Stored records:
---------------
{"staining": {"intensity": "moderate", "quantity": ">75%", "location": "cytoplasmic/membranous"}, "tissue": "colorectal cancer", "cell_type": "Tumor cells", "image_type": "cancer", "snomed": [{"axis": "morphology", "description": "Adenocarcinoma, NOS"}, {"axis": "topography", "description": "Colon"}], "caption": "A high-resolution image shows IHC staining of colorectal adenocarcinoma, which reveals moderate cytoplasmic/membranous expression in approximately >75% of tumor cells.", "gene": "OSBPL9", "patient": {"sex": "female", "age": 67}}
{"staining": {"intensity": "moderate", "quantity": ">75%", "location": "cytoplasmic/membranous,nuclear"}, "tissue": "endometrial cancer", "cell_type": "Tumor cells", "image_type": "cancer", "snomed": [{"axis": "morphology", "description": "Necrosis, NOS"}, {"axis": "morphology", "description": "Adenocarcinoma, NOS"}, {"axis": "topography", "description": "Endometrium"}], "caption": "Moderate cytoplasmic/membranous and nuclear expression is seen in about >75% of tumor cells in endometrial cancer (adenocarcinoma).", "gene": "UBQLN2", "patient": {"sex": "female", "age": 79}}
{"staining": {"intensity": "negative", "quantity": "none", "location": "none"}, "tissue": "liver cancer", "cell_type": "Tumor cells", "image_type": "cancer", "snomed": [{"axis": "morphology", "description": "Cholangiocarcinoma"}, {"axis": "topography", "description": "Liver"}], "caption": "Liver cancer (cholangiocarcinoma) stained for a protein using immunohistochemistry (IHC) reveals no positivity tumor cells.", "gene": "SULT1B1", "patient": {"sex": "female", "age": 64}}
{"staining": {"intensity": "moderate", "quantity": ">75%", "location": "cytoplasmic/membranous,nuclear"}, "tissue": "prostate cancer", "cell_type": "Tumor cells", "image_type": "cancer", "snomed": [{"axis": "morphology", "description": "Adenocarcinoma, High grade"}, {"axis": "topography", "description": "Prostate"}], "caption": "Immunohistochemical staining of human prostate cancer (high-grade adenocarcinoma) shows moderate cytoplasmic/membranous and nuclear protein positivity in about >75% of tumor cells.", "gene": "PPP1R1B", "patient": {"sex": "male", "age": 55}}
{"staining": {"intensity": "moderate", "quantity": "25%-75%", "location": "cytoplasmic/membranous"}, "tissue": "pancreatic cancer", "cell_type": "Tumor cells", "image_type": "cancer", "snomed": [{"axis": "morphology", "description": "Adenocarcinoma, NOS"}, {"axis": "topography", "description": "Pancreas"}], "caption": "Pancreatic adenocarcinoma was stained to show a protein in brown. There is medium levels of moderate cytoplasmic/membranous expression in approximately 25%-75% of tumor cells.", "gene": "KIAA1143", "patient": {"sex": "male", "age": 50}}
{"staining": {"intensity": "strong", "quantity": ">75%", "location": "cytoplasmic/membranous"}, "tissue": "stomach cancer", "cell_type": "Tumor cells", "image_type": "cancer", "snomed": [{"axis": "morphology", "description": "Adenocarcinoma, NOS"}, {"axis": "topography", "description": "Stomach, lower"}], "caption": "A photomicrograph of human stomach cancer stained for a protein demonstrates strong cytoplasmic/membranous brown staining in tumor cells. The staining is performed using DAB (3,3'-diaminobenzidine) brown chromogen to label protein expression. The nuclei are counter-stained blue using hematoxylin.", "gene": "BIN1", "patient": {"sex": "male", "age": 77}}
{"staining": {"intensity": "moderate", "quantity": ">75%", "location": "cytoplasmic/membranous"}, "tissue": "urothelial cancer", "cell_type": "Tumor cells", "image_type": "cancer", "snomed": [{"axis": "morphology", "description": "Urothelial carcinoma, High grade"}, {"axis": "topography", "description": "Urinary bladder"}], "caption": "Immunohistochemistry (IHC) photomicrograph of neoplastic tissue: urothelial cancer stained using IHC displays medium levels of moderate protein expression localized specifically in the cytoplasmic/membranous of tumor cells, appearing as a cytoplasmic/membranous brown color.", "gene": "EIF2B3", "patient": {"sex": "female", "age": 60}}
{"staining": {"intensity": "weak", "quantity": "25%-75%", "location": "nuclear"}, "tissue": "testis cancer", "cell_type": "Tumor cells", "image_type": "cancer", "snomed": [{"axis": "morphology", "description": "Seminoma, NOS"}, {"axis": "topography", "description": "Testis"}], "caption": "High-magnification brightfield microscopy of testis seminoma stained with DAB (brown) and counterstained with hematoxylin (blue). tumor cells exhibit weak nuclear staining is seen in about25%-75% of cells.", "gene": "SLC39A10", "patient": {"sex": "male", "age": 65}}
---------------
### TASK
Throughout the records above, find the lines in which the word "reveals" appears and return them.

### EXPECTED ANSWER
{"staining": {"intensity": "moderate", "quantity": ">75%", "location": "cytoplasmic/membranous"}, "tissue": "colorectal cancer", "cell_type": "Tumor cells", "image_type": "cancer", "snomed": [{"axis": "morphology", "description": "Adenocarcinoma, NOS"}, {"axis": "topography", "description": "Colon"}], "caption": "A high-resolution image shows IHC staining of colorectal adenocarcinoma, which reveals moderate cytoplasmic/membranous expression in approximately >75% of tumor cells.", "gene": "OSBPL9", "patient": {"sex": "female", "age": 67}}
{"staining": {"intensity": "negative", "quantity": "none", "location": "none"}, "tissue": "liver cancer", "cell_type": "Tumor cells", "image_type": "cancer", "snomed": [{"axis": "morphology", "description": "Cholangiocarcinoma"}, {"axis": "topography", "description": "Liver"}], "caption": "Liver cancer (cholangiocarcinoma) stained for a protein using immunohistochemistry (IHC) reveals no positivity tumor cells.", "gene": "SULT1B1", "patient": {"sex": "female", "age": 64}}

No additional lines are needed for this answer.